[[ Record extracts, beginning ]]

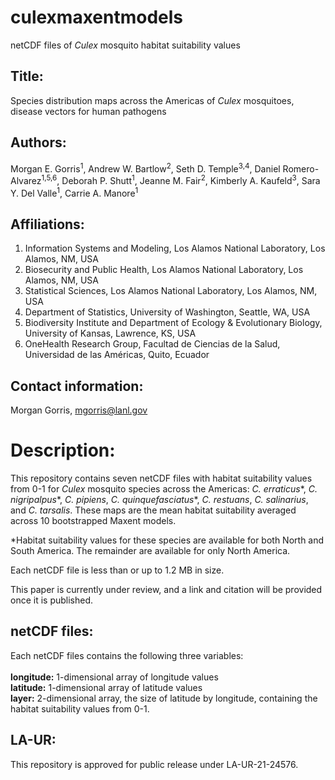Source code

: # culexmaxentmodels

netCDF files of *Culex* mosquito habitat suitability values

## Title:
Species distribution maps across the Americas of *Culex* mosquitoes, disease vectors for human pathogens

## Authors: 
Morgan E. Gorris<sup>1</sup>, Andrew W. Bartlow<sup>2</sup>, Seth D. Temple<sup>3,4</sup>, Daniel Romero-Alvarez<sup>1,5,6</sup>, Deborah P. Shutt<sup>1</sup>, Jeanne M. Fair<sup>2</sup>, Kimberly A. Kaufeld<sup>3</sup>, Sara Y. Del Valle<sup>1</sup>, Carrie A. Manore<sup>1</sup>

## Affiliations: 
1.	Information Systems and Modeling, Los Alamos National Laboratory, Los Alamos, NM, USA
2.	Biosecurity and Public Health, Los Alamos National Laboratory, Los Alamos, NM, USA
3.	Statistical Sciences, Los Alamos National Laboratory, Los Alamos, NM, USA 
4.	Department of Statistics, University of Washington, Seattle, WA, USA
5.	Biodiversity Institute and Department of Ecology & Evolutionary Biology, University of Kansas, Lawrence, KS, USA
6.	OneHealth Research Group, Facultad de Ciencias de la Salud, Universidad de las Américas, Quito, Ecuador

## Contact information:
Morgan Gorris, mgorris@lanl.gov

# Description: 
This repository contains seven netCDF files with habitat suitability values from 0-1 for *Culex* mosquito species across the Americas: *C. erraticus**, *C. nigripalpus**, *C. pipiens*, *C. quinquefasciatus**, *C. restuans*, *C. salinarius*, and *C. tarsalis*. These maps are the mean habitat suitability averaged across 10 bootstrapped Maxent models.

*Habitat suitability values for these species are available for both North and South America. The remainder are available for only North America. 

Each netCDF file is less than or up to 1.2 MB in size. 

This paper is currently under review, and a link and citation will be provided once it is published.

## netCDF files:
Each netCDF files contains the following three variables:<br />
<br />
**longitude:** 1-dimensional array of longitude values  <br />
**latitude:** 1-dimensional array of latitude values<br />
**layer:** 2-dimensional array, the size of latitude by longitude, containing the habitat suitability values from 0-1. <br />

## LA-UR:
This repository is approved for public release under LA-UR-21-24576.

[[ Record extracts, end ]]

Exercise prompt: Give all the entries again exactly, dropping each picture.

Answer space:
Source code

: # culexmaxentmodels

netCDF files of *Culex* mosquito habitat suitability values

## Title:
Species distribution maps across the Americas of *Culex* mosquitoes, disease vectors for human pathogens

## Authors: 
Morgan E. Gorris<sup>1</sup>, Andrew W. Bartlow<sup>2</sup>, Seth D. Temple<sup>3,4</sup>, Daniel Romero-Alvarez<sup>1,5,6</sup>, Deborah P. Shutt<sup>1</sup>, Jeanne M. Fair<sup>2</sup>, Kimberly A. Kaufeld<sup>3</sup>, Sara Y. Del Valle<sup>1</sup>, Carrie A. Manore<sup>1</sup>

## Affiliations: 
1.	Information Systems and Modeling, Los Alamos National Laboratory, Los Alamos, NM, USA
2.	Biosecurity and Public Health, Los Alamos National Laboratory, Los Alamos, NM, USA
3.	Statistical Sciences, Los Alamos National Laboratory, Los Alamos, NM, USA 
4.	Department of Statistics, University of Washington, Seattle, WA, USA
5.	Biodiversity Institute and Department of Ecology & Evolutionary Biology, University of Kansas, Lawrence, KS, USA
6.	OneHealth Research Group, Facultad de Ciencias de la Salud, Universidad de las Américas, Quito, Ecuador

## Contact information:
Morgan Gorris, mgorris@lanl.gov

# Description: 
This repository contains seven netCDF files with habitat suitability values from 0-1 for *Culex* mosquito species across the Americas: *C. erraticus**, *C. nigripalpus**, *C. pipiens*, *C. quinquefasciatus**, *C. restuans*, *C. salinarius*, and *C. tarsalis*. These maps are the mean habitat suitability averaged across 10 bootstrapped Maxent models.

*Habitat suitability values for these species are available for both North and South America. The remainder are available for only North America. 

Each netCDF file is less than or up to 1.2 MB in size. 

This paper is currently under review, and a link and citation will be provided once it is published.

## netCDF files:
Each netCDF files contains the following three variables:<br />
<br />
**longitude:** 1-dimensional array of longitude values  <br />
**latitude:** 1-dimensional array of latitude values<br />
**layer:** 2-dimensional array, the size of latitude by longitude, containing the habitat suitability values from 0-1. <br />

## LA-UR:
This repository is approved for public release under LA-UR-21-24576.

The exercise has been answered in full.